• [Texte fourni]
○ ○ ○ ○
COVID-19

La Chine au bord de l’implosion

À bout de forces. Face aux soignants débordés, 15 000 nouveaux cas par jour, tous isolés dans des hôpitaux de fortune. Le confinement draconien censé triompher du virus met au supplice les 25 millions d’habitants de la mégapole, et menace de s’étendre à Pékin. Pour le président Xi Jinping, bousculé par l’assaut des variants, pas question de trembler ni d’assouplir sa stratégie contre la pandémie. À quelques mois du XXe congrès du Parti communiste, alors qu’il doit être reconduit pour un troisième mandat, il choisit le durcissement.

En ce chaud week-end de printemps, à Pékin, d’interminables files d’attente se dessinent dès 7 heures du matin devant les magasins : supermarchés, épiceries… tous sont pris d’assaut et dévalisés. Les rayons riz, œufs, fruits et alcools – surtout la bière et le baiju, l’eau-de-vie à base de riz ou de pomme de terre – sont particulièrement prisés. « Tout le monde achète des produits par peur que les stocks soient épuisés », nous explique Zhou Jiaxing, 54 ans, une Pékinoise mafflue et rubiconde.
○ ○ ○ ○
Entrées de données enregistrées:
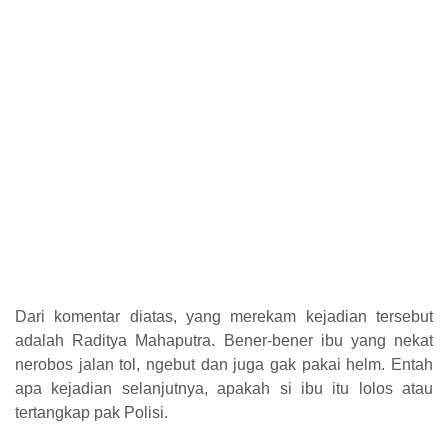
Dari komentar diatas, yang merekam kejadian tersebut
adalah Raditya Mahaputra. Bener-bener ibu yang nekat
nerobos jalan tol, ngebut dan juga gak pakai helm. Entah
apa kejadian selanjutnya, apakah si ibu itu lolos atau
tertangkap pak Polisi.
○ ○ ○ ○
• [Consigne 1]
D'après le texte fourni, à partir de quelle heure les files d'attente se forment-elles devant les magasins de Pékin ?
• [Consigne 2]
Indiquez si chacune de ces affirmations concorde avec le texte fourni, en répondant par oui ou par non et en citant les mots décisifs du texte : (a) Xi Jinping choisit d'assouplir sa stratégie contre la pandémie. (b) Le baiju est une eau-de-vie à base de riz ou de pomme de terre. (c) Les nouveaux cas sont soignés chez eux.
• [Consigne 3]
Recopiez à l'identique un passage du texte fourni. Commencez aux mots « En ce chaud » et arrêtez-vous après « mafflue et rubiconde. ».
Les entrées forment un matériau indépendant du texte fourni.

• [Votre réponse 1]
Elles se forment dès 7 heures du matin.

• [Votre réponse 2]
(a) Non : « il choisit le durcissement ».
(b) Oui : « le baiju, l’eau-de-vie à base de riz ou de pomme de terre ».
(c) Non : « tous isolés dans des hôpitaux de fortune ».

• [Votre réponse 3]
En ce chaud week-end de printemps, à Pékin, d’interminables files d’attente se dessinent dès 7 heures du matin devant les magasins : supermarchés, épiceries… tous sont pris d’assaut et dévalisés. Les rayons riz, œufs, fruits et alcools – surtout la bière et le baiju, l’eau-de-vie à base de riz ou de pomme de terre – sont particulièrement prisés. « Tout le monde achète des produits par peur que les stocks soient épuisés », nous explique Zhou Jiaxing, 54 ans, une Pékinoise mafflue et rubiconde.